A property of spacetime which describes how the laws of geometry work. In a space of only two dimensions which is flat, Euclidean geometry applies so that the sum of the internal angles of a triangle on the sheet is 180°. However, if this sheet is curved, the sum of the internal angles of a triangle will be either larger (if it is curved like a sphere) or smaller (if curved like a saddle). The curvature of 3D space is much harder to visualize, but the general principles are the same.
In general relativity the geometry of spacetime is intimately connected with the distribution of matter. Massive objects cause spacetime curvature. In the 2D flat-sheet analogy, the object will cause the sheet to bend. Objects moving on the sheet will then traverse the shortest distance if they travel in curved paths. This is, in essence, what happens in general relativity, as demonstrated by the bending of light around massive objects.
The Universe as a whole may have positive, negative, or zero curvature. A universe with positive curvature would curve back on itself like the surface of a sphere so that one could in principle travel out into space and eventually end back at the same place. Such a universe is a closed universe, having finite size. A universe with negative curvature, however, would be an open universe, infinite in size.

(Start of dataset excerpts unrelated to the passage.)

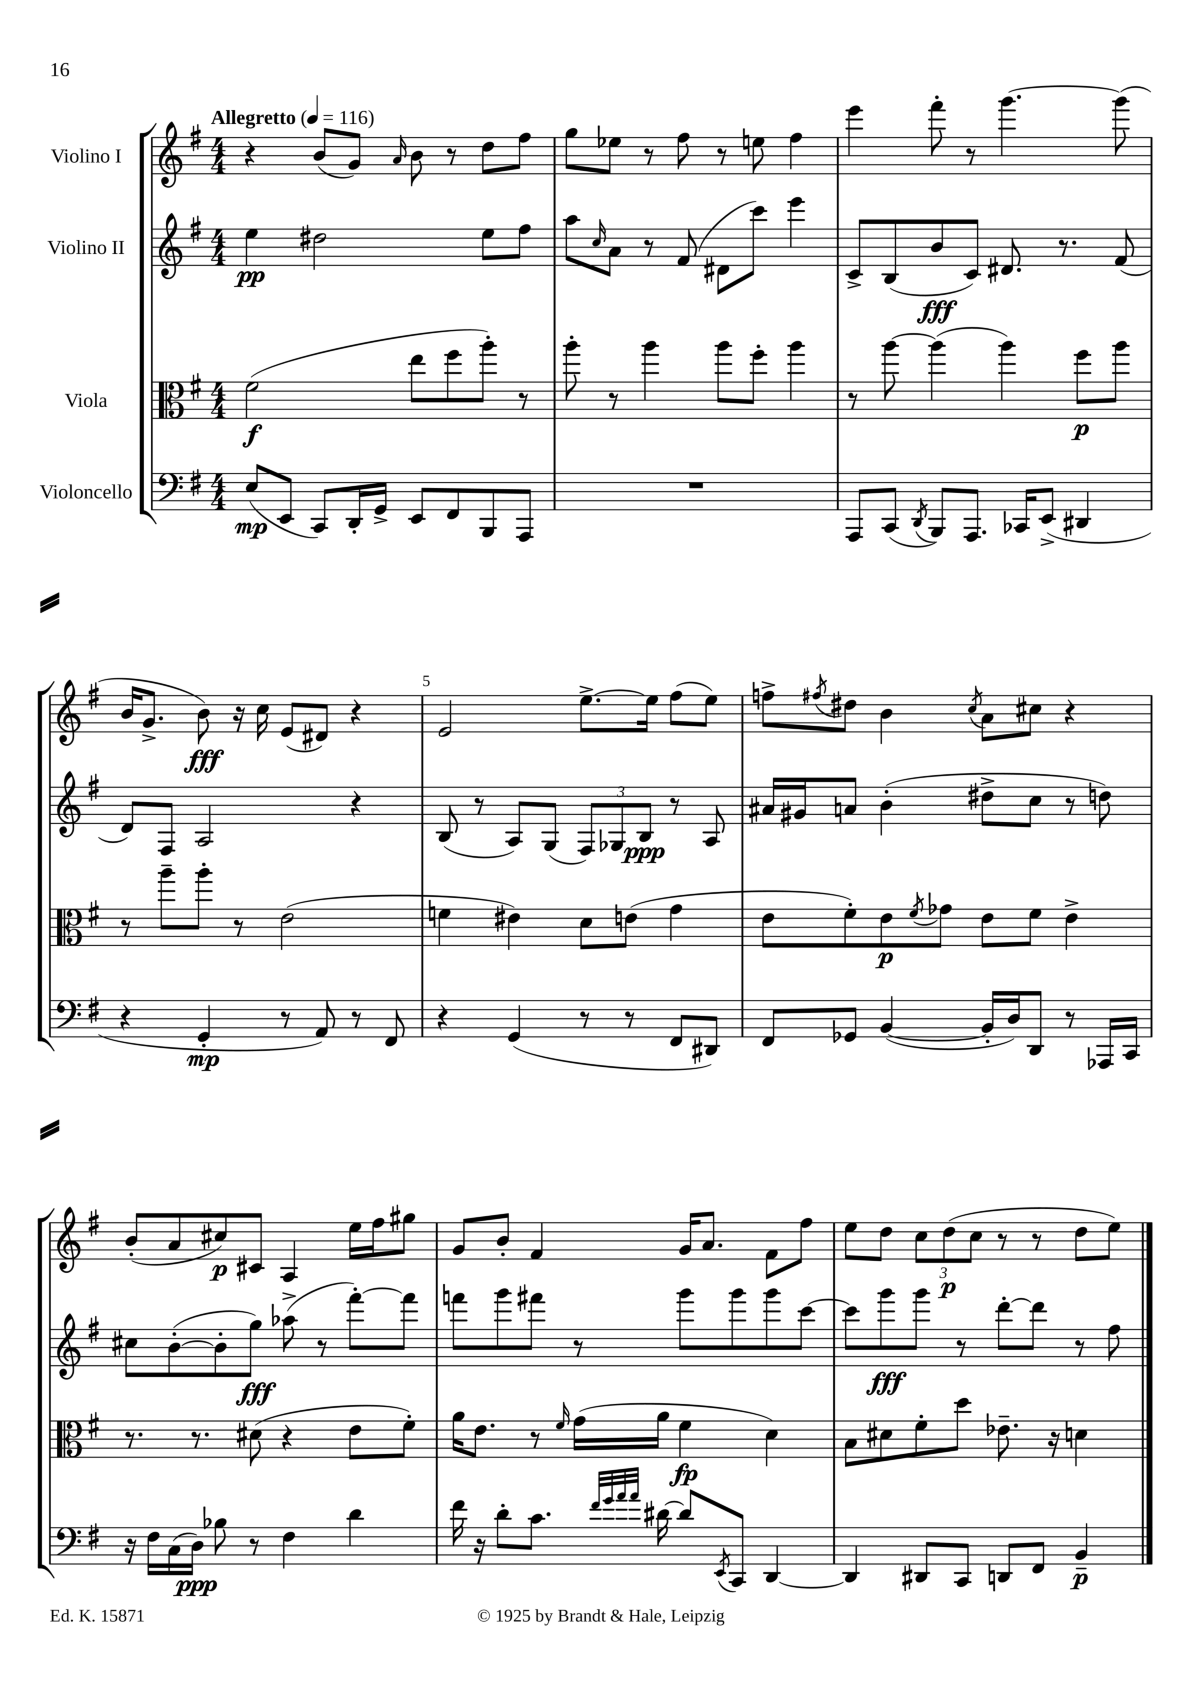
<<
\new StaffGroup <<
\new Staff = "s0" \with { instrumentName = "Violino I" } {
    \clef treble \key g \major \numericTimeSignature \time 4/4 \tempo "Allegretto" 4 = 116
    r4 b'8( g'8) \grace { a'16 } b'8 r8 d''8 fis''8 |
    g''8 ees''8 r8 fis''8 r8 e''8 fis''4 |
    e'''4 fis'''8-. r8 g'''4.~ g'''8( |
    b'16 g'8.-> b'8\fff) r16 c''16 e'8( dis'8) r4 |
    e'2 e''8.~-> e''16 fis''8( e''8) |
    f''8-> \acciaccatura { fis''8 } dis''8 b'4 \acciaccatura { c''8 } a'8 cis''8 r4 |
    b'8-.( a'8 cis''8\p) cis'8 a4 e''16 fis''16 gis''8 |
    g'8 b'8-. fis'4 g'16 a'8. fis'8 fis''8 |
    e''8 d''8 \tuplet 3/2 { c''8 d''8\p( c''8 } r8 r8 d''8 e''8) \bar "|." |
}
\new Staff = "s1" \with { instrumentName = "Violino II" } {
    \clef treble \key g \major \numericTimeSignature \time 4/4
    e''4\pp dis''2 e''8 fis''8 |
    a''8 \grace { c''16 } a'8 r8 fis'8( dis'8 c'''8) e'''4 |
    c'8-> b8( b'8\fff c'8) dis'8. r8. fis'8( |
    d'8) fis8 a2 r4 |
    b8( r8 a8) g8( \tuplet 3/2 { fis8) ges8 b8\ppp } r8 a8 |
    ais'16 gis'16 a'8 b'4-.( dis''8-> c''8 r8 d''8) |
    cis''8 b'8~-.( b'8-. g''8\fff) aes''8->( r8 fis'''8~-.) fis'''8 |
    f'''8 g'''8 fis'''8 r8 g'''8 g'''8 g'''8 c'''8~ |
    c'''8 g'''8\fff g'''8 r8 d'''8~-. d'''8 r8 fis''8 \bar "|." |
}
\new Staff = "s2" \with { instrumentName = "Viola" } {
    \clef alto \key g \major \numericTimeSignature \time 4/4
    fis'2\f( e''8 fis''8 a''8-.) r8 |
    a''8-. r8 a''4 a''8 fis''8-. a''4 |
    r8 a''8~ a''4( a''4) fis''8\p a''8 |
    r8 a''8-- a''8-. r8 e'2( |
    f'4 eis'4) d'8 e'8( g'4 |
    e'8 fis'8-.) e'8\p \acciaccatura { fis'8 } ges'8 e'8 fis'8 e'4-> |
    r8. r8. dis'8( r4 e'8 fis'8-.) |
    a'16 e'8. r8 \grace { fis'16 } g'16( a'16 fis'4\fp d'4) |
    b8 dis'8 fis'8-. d''8 ees'8.-- r16 d'4 \bar "|." |
}
\new Staff = "s3" \with { instrumentName = "Violoncello" } {
    \clef bass \key g \major \numericTimeSignature \time 4/4
    e8\mp( e,8 c,8) d,16-. g,16-> e,8 fis,8 b,,8 a,,8 |
    R1 |
    a,,8 c,8( \acciaccatura { d,8 } b,,8) a,,8. ces,16 e,8->( dis,4 |
    r4 g,4-.\mp r8 a,8) r8 fis,8 |
    r4 g,4( r8 r8 fis,8 dis,8) |
    fis,8 ges,8 b,4~( b,16-. d16) d,8 r8 aes,,16 c,16 |
    r16 fis16 c16( d16\ppp) bes8 r8 fis4 d'4 |
    fis'16 r16 d'8-. c'8. \grace { fis'32 g'32 a'32 a'32 } dis'16~ dis'8 \acciaccatura { e,8 } c,8 d,4~ |
    d,4 dis,8 c,8 d,8 fis,8 b,4--\p \bar "|." |
}
>>
>>
\layout { \context { \Score \override BarNumber.break-visibility = ##(#f #t #t) barNumberVisibility = #(every-nth-bar-number-visible 5) } }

The curvature of space can be measured with geometric tests. Observations of the cosmic background radiation provide such a geometric test, with the result that the Universe has zero curvature (see cosmology). In other words, it is spatially flat (Euclidean) and infinite in both space and time. One possible explanation is provided by the theory of the inflationary universe, which proposes that the Universe expanded extremely quickly shortly after the Big Bang. If inflationary theory is true, our entire observable Universe, over 10 billion light years in size, may be only a speck within the greater Universe—and this may explain why we fail to see any curvature. Returning to the analogy of the surface of a sphere, if the triangle on the sphere is small compared with the size of the sphere, the sum of the angles in a triangle will not differ significantly from 180°. If the theory of inflation is correct, the Universe beyond our horizon may actually have positive or negative curvature, but we see too small a part of it to detect the curvature.